Savoir se positionner
“Notre positionnement était trop über luxury alors qu’il fallait de l’affordable luxury“. Savoir mettre un prix sur son produit est capital, aux Etats-Unis comme ailleurs. “Mes prédécesseurs, face à des ventes en chute, ont fait le choix d’augmenter les prix, et de diminuer les volumes. Mais ça n’a pas marché“. Christophe Risterucci a donc décidé d’écouter son panel de consommateurs et de repositionner la Lampe Berger en créant une offre spécifique au marché américain. “Le coffret était à 40 dollars. J’en ai créé un à 30 avec une plus petite bouteille“. Une stratégie qui a payé puisque ce coffret est aujourd’hui le numéro 1 des ventes dans le monde. “Ce coffret moins cher nous a permis de capter de nouveaux clients, ce qui est capital pour Lampe Berger“. Christophe Risterucci a appliqué le modèle de Nespresso, imaginant qu’un client ayant acheté une bouteille continuera à acheter des recharges et ne remettra pas le même budget dans un produit concurrent.
Adapter l’offre
A son arrivée aux Etats-Unis, Lampe Berger a vendu les mêmes produits qu’en France.

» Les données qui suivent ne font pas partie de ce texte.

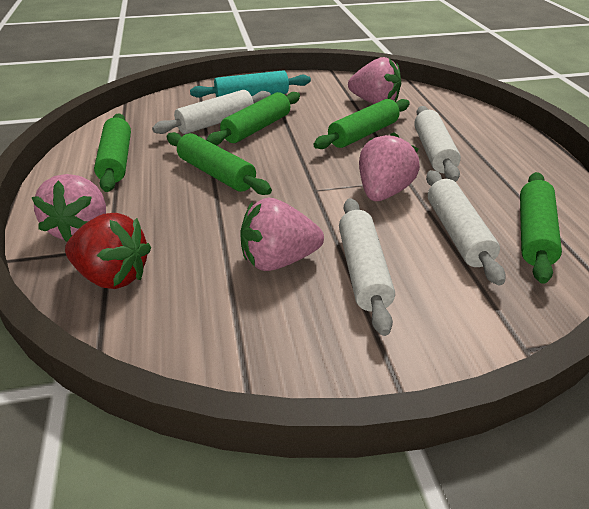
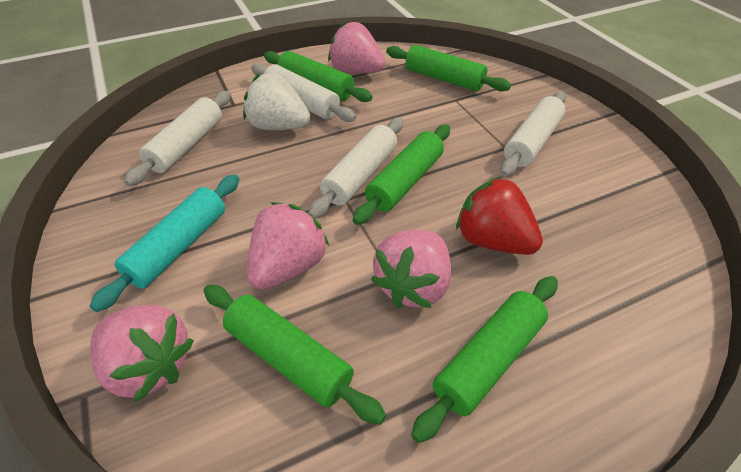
white strawberry: none = 0 -> [243,73,310,130] = 1

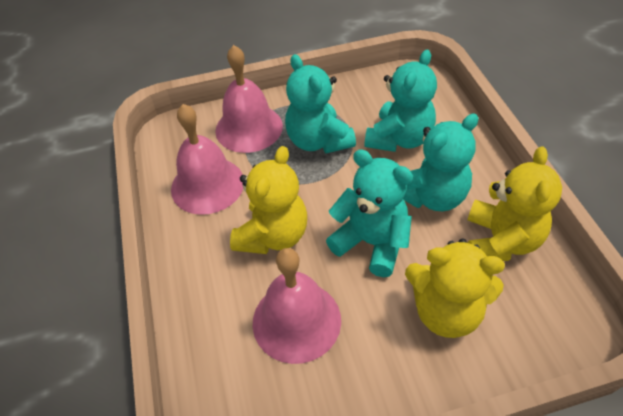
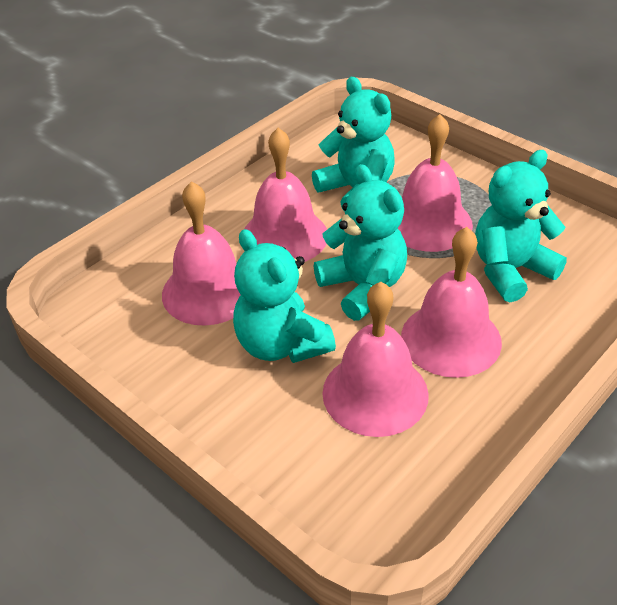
pink bell: [171,104,243,215] [215,45,283,153] [253,248,341,364] = 3 -> [162,181,241,326] [244,128,327,262] [322,282,429,437] [398,114,473,252] [401,227,502,378] = 5
yellow teddy bear: [230,146,307,254] [405,239,505,338] [467,146,562,261] = 3 -> none = 0

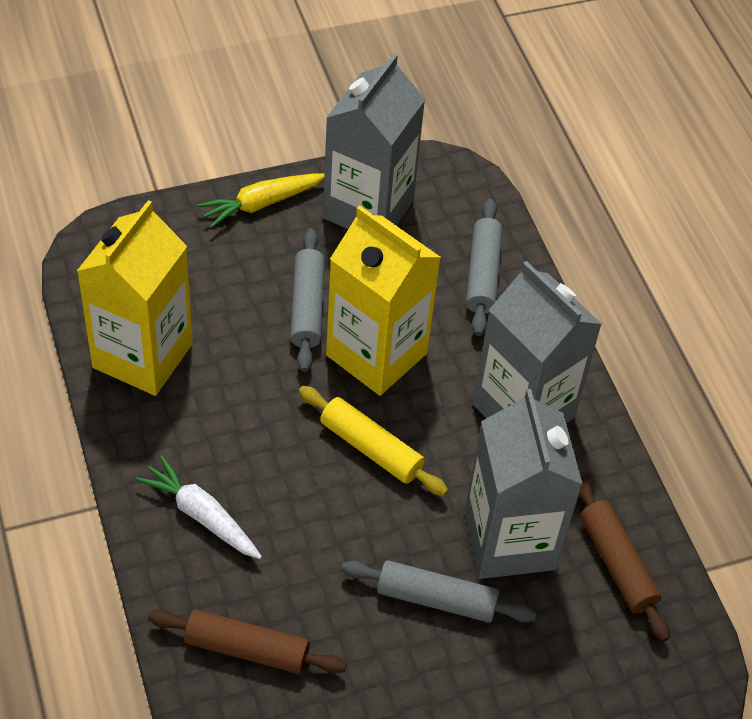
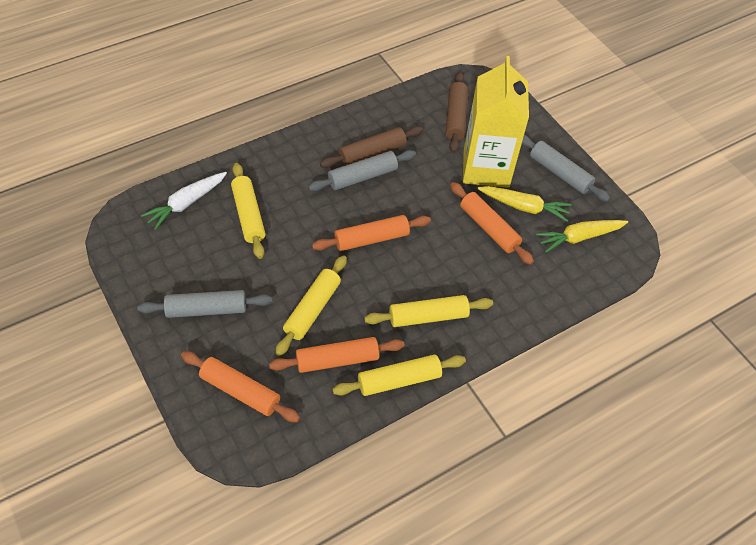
grey carton: [323,54,425,229] [464,389,583,579] [473,261,602,423] = 3 -> none = 0
orange rolling pin: none = 0 -> [181,351,300,422] [269,337,405,373] [312,215,431,251] [450,182,534,265] = 4
yellow carrot: [197,173,325,228] = 1 -> [477,186,572,222] [536,220,628,253] = 2
yellow carton: [77,200,193,396] [326,206,441,396] = 2 -> [463,56,529,188] = 1
yellow rolling pin: [299,386,448,496] = 1 -> [231,163,265,259] [275,255,347,356] [333,355,466,396] [364,295,493,327] = 4

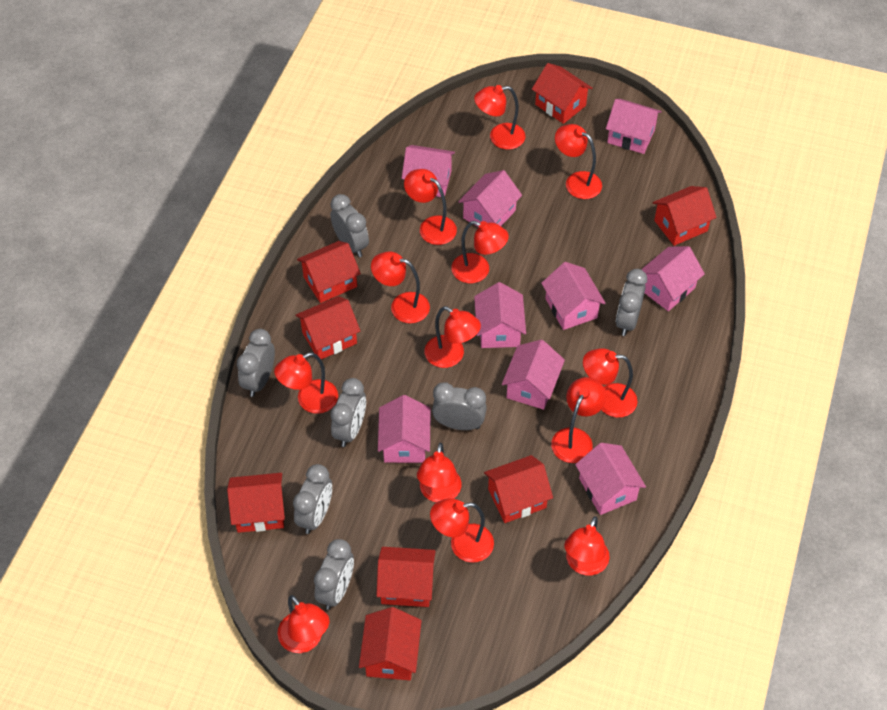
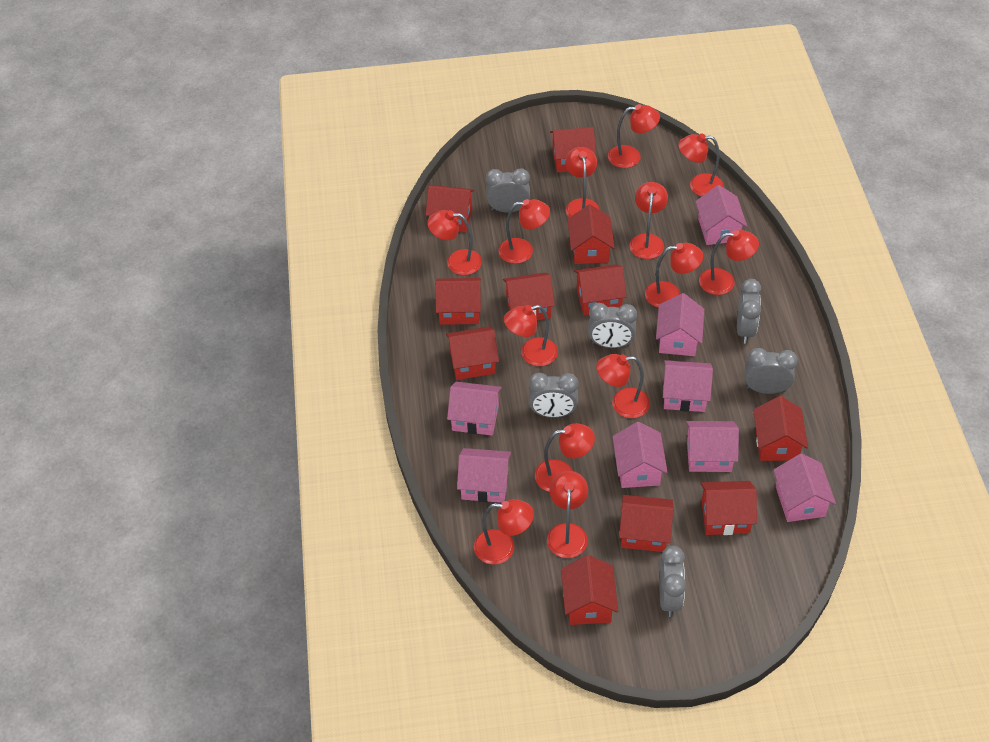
grey clock: [237,329,275,397] [293,464,332,534] [314,539,354,610] [330,194,369,257] [331,378,366,447] [432,383,487,430] [616,269,647,336] = 7 -> [486,168,530,213] [529,373,578,418] [588,303,637,348] [659,546,686,617] [737,279,761,344] [745,348,798,394] = 6
pink house: [378,395,431,463] [402,145,455,197] [458,170,522,227] [474,282,526,348] [502,340,565,410] [541,262,606,330] [575,443,646,515] [606,99,662,154] [641,246,705,311] = 9 -> [447,382,502,435] [457,448,511,503] [612,422,668,488] [656,293,704,356] [663,360,713,412] [686,421,739,472] [695,185,747,245] [773,453,836,522] = 8
red house: [227,473,285,533] [295,296,360,359] [297,241,361,303] [359,607,422,680] [376,547,436,607] [484,455,553,523] [532,63,593,124] [653,186,717,246] = 8 -> [425,185,475,232] [435,278,481,325] [446,326,499,380] [503,273,555,320] [550,127,596,172] [561,555,618,625] [568,204,615,264] [574,264,627,315] [619,495,673,552] [700,481,757,535] [753,396,808,461] = 11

Bouteilles mais aussi fragrances. Or pour le parfum comme pour le vin, Américains et Français n’ont pas forcément les mêmes goûts. Le président USA a donc convaincu le siège de développer des fragrances spécifiques. “On a proposé des parfums plus sucrés, plus épicés et on leur a donné des noms américains“. Le résultat: New Orleans, Charleston, Savory Apple Tart…. Aujourd’hui, Lampe Berger compte cinquante parfums, dont dix spécifiques aux Etats-Unis. “Ça n’a pas été facile de le faire accepter au siège, mais nous y sommes parvenus. Je crois que c’est une des raisons des échecs des entreprises françaises ici: elles ne s’adaptent pas assez“.
Etre patient
“Une fois qu’on a une stratégie, il faut persévérer“. Selon Christophe Risterucci, une des erreurs de Lampe Berger a été de changer de patron tous les ans à partir du moment où les ventes ont commencé à ne plus marcher. “Il faut de la continuité et de la persévérance“. Les chiffres ne repartent pas à la hausse du jour au lendemain, il faut laisser du temps à une stratégie de s’installer, de s’adapter. “En cinq ans, notre pari est gagné, la marque est de nouveau présente et notre business est solide“. Les Etats-Unis sont devenus le premier marché de la marque en terme de ventes et rapporte 15 millions de dollars par an à la compagnie normande.